День 10 июля 1800 года начался чудным ярким утром. Погода, наконец, по-видимому, установилась после дождей с бурями и ветрами, свирепствовавшими весь май и июнь, целую неделю без перерыва небо было ясно и солнце ярко светило.

Государь Павел Петрович всегда вставал рано, но в последние дни, благодаря, вероятно, солнечным лучам, которые проникали сквозь тяжелые драпировки его спальни с четырех часов утра, его уже в шестом часу видели выходившим из дворца, большей частью в сопровождении графа Кутайсова, и направлявшимся к еще строившемуся Михайловскому дворцу. Тут работа уж давно кипела, и государь мог собственными глазами удостовериться, как быстро она подвигается вперед. Архитектор не обманул его: 8 ноября можно будет освятить здание, а затем и переехать в него. Сам Бренн всегда встречал царя и, почтительно выслушивая его замечания, водил его по покоям, еще без окон и без дверей, с деревянными мостками вместо паркета. Царь очень интересовался новым дворцом и каждый день придумывал что-нибудь особенное для его украшения. Чтобы угодить ему, все его приближенные делали вид, что тоже заняты воздвигаемым зданием и с нетерпением ждут его окончания. Никогда не случалось, чтобы государь не застал здесь среди извести, мусора и опилок кого-нибудь из своих любимцев. Ему приятны были эти встречи; это очень скоро заметили, и всякий, кто мог, пользовался этим, чтобы с утра узнать душевное настроение монарха и успеть раньше других шепнуть ему намек на врага или просьбу. Случалось, что и сам военный губернатор, граф фон дер Пален, узнав, что государь на стройке, бросал свои занятия, чтобы явиться туда и иметь счастье, с опасностью увечья, пробраться за его величеством по тонкой доске, перекинутой над глубокой ямой с мусором, или, пачкаясь о ведра с известью, спотыкаясь о тележки с мусором и тачки с песком, карабкаться по временной лестнице без перил, рискуя каждую минуту оступиться и свалиться с огромной высоты.
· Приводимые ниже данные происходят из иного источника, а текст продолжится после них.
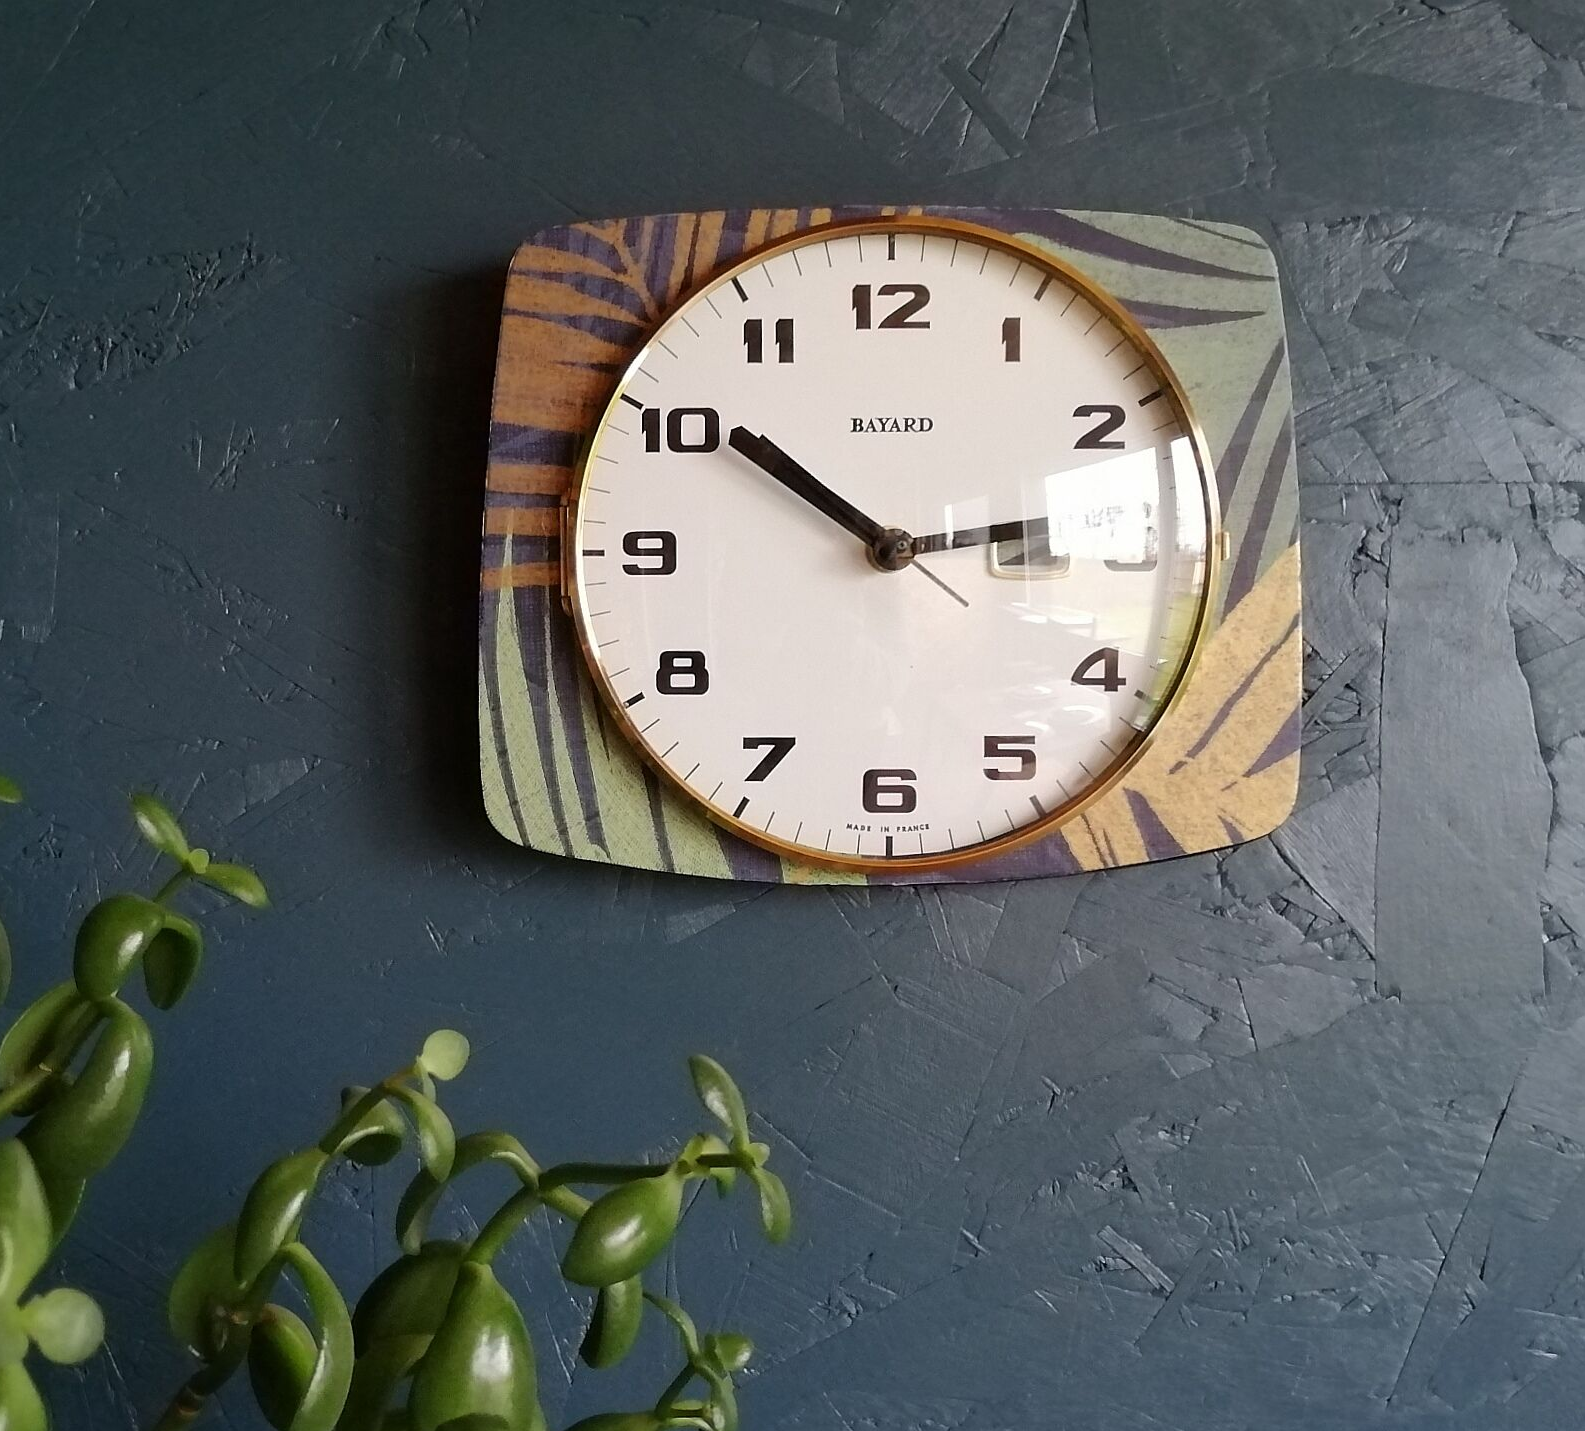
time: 2:50
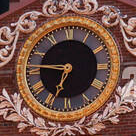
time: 6:46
Иногда старшие великие князья как бы невзначай попадались государю на стройке у кучи сваленных кирпичей или на краю ямы с дымящейся известью, и он почти всегда милостиво разговаривал с ними. Это была самая удобная минута подступиться к нему: нигде не был он так весел и снисходителен, как на стройке.

В этот день, благодаря ли погоде или другой какой причине, общество, собравшееся здесь, было многочисленнее обыкновенного. К старым царедворцам в крупных чинах и с высоким положением в администрации присоединилась молодежь. Великий князь Константин Павлович весело болтал со своими приближенными о последнем городском скандале: хорошенькая супруга сенатора О-ва таинственно исчезла из города и, к величайшему гневу и конфузу ее супруга, все усилия найти ее до сих пор оставались тщетными.

— Петр Хрисанфович, — обратился великий князь к сановнику с крупным носом и хитрыми глазами, — неужели полиция до сих пор не разыскала ее?

— Не слыхать, ваше высочество, — с почтительной сдержанностью ответил старик.

— Но ведь государь приказал?

— Все надлежащие меры для исполнения воли его величества приняты, ваше высочество, и, без сомнения, О-в скоро будет извещен о местонахождении своей супруги.

— Бедная! Я не желал бы быть на ее месте, — заметил блестящий офицер, князь Александр Яковлевич Лабинин.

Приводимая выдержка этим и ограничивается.